Sófocles não conhecia o Brasil, por
suposto. Se conhecesse, talvez, refizesse tanto a frase de que somos a quintessência
da criação e das maravilhas, a maior, quanto a de que “ninguém é louco a ponto
de desejar a morte”. Que alguns desejam a morte dos outros, ou nada façam para
impedi-la mesmo tendo condições, é por demais sabido e todos os dias há provas
disso, mesmo que, falsa ou cinicamente, digam que se preocupam com a vida quando,
na verdade, priorizam o capital em detrimento da vida. E há os que desejam a
própria morte desafiando a pandemia ou prescrevendo remédios que a medicina não
recomenda. Quanto à ideia de que somos mais maravilhosos do que o conjunto dos
outros animais e mais maravilhosos do que o sol, a lua, as estrelas, rios e
mares, bom, talvez sejamos mesmo, como espécie, mas como indivíduos, sinceramente
eu prefiro o Chico, o Mick e a Preta, de quatro patas.
Mas, o que me interessa mesmo, aqui,
da referida tragédia de Sófocles, é a ideia defendida por Antígona, segundo a
qual, é imperioso desobedecer às ordens das autoridades políticas, sobretudo
quando oriundas de mentecaptos e necrófilos, se essas ordens forem uma afronta
a um princípio ou valor mais alto e mais nobre do que o valor e o princípio que
baseia a ordem. Sejamos claros. É imperioso desobedecer, moral, intelectual e
religiosamente, o inquilino que se instalou no planalto central. A
desobediência deve ser de ponta a ponta, em todas as áreas, seja nas suas
orientações sobre o meio ambiente, educação e cultura e, sobretudo, em relação à
saúde. Um inquilino desastroso, sem compaixão, sem dignidade e sem alma. Urge
despejá-lo enquanto há tempo.
Umberto Eco dizia que os homens nunca
fazem o mal tão completa e entusiasticamente como quando o fazem por convicção
religiosa. Não se iludam, a fachada religiosa do inquilino que ora nos governa
é uma máscara que esconde cadáveres atrás de si. Nunca será demais denunciar e
marcar posição contra o pior que a história já produziu entre nós. Não se opor,
resistir e desobedecer é agir por cumplicidade. O niilismo reativo que tomou
conta da mentalidade conservadora fascista é autodestrutiva e envenena a todos
os que dela se aproximam. O distanciamento moral, intelectual e religioso dos
que estão no poder central é a única forma de imunidade para uma vida saudável.
Mas, o mais trágico nem é isso. O
mais trágico é a morte acompanhada da proibição das sagradas despedidas e
rituais de passagens. Isso sim é de doer o coração e de matar! E o pior, não há
a quem apelar para reclamar que seja diferente. Se reclamar para o Bispo ele
vai pedir para que se vá reclamar ao prefeito ou ao governador. É um destino
trágico. O que faria Antígona nesse caso? Até ela ficaria paralisada. Ou será que ela arriscaria se contaminar e
contaminar outros, mas não abriria mão do último adeus com todas as cerimônias
que qualquer senso antropológico prescreveria ?
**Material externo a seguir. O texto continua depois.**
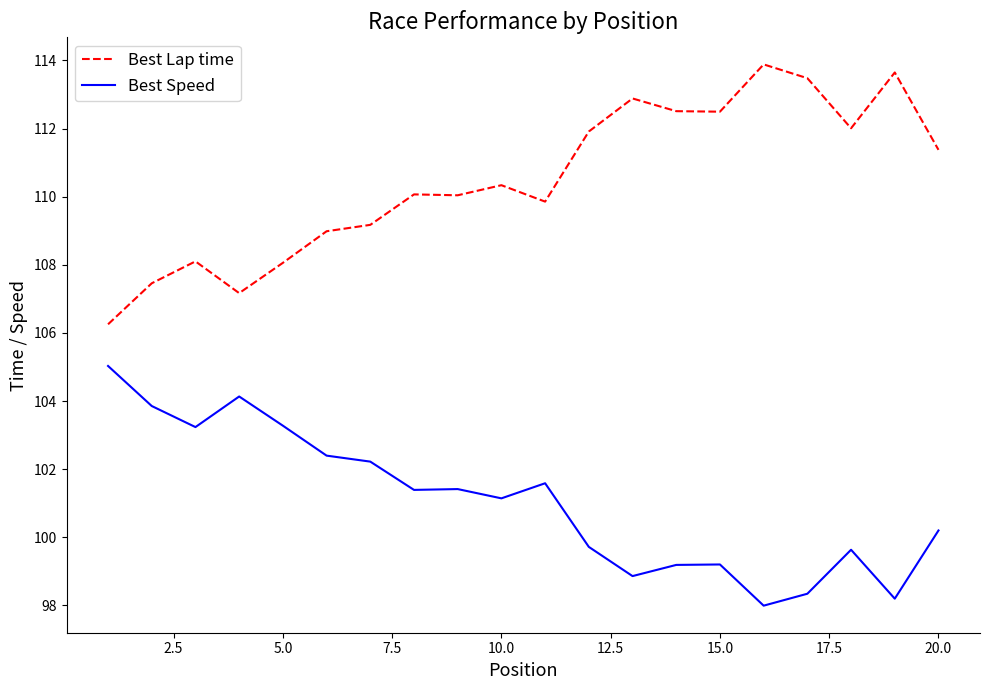

What is the difference between the maximum and minimum values in the Best Speed series?

7.0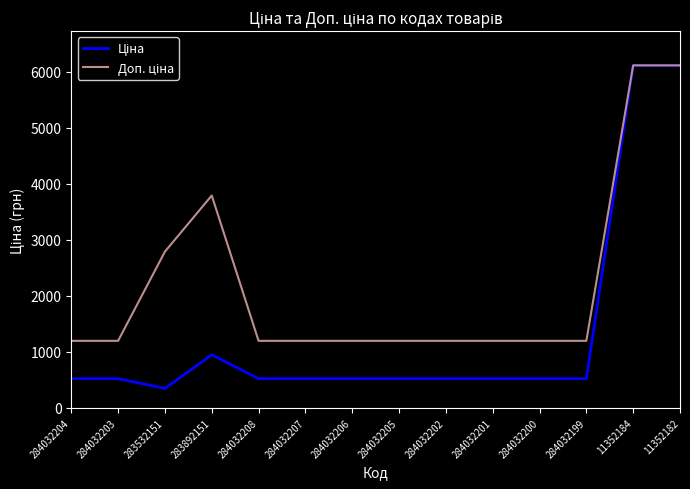

What is the total value across all series at 284032202?

1719.2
“A gloria de Deus é o homem vivo”,
dizia Santo Irineu. Os mortos não louvam a Deus e não dá para louvar a Deus
pelos mortos. E, muito menos, louvar a Deus pelos que matam. Se estivermos de
acordo com isso, quem sabe se possa chegar a um acordo sobre o que seria o
desejo de Deus e nosso, inclusive, quanto o procedimento ritual e litúrgico que
marca a despedida de um ente querido, nesse momento de pandemia. É doloroso e quase insuportável morrer sem adeus? É. Tem outra forma? Tem algum protocolo que se possa seguir com segurança? Se, sim, então é urgente pensá-lo. Se não há, e se o melhor para a vida dos que ficam é o afastamento físico total, então, em nome da vida e do Deus da vida, que se chorem os mortos mesmo sem as devidas despedidas. E, quem sabe, se pense alguma forma de marcar e tornar célebre a vida que se foi, numa cerimônia doméstica, na comunidade de fé e, futuramente, em praça pública. Afinal, sem os devidos rituais de despedida, de que nos diferenciamos dos outros animais?
Desculpe Antígona, mas o teu caso não é o nosso caso. Não há heroísmo nenhum em se arriscar e não há uma lei positiva que possa ser revogada. O que há é um estado da coisa que se impõe, e contra o estado das coisas não há porque desobedecer.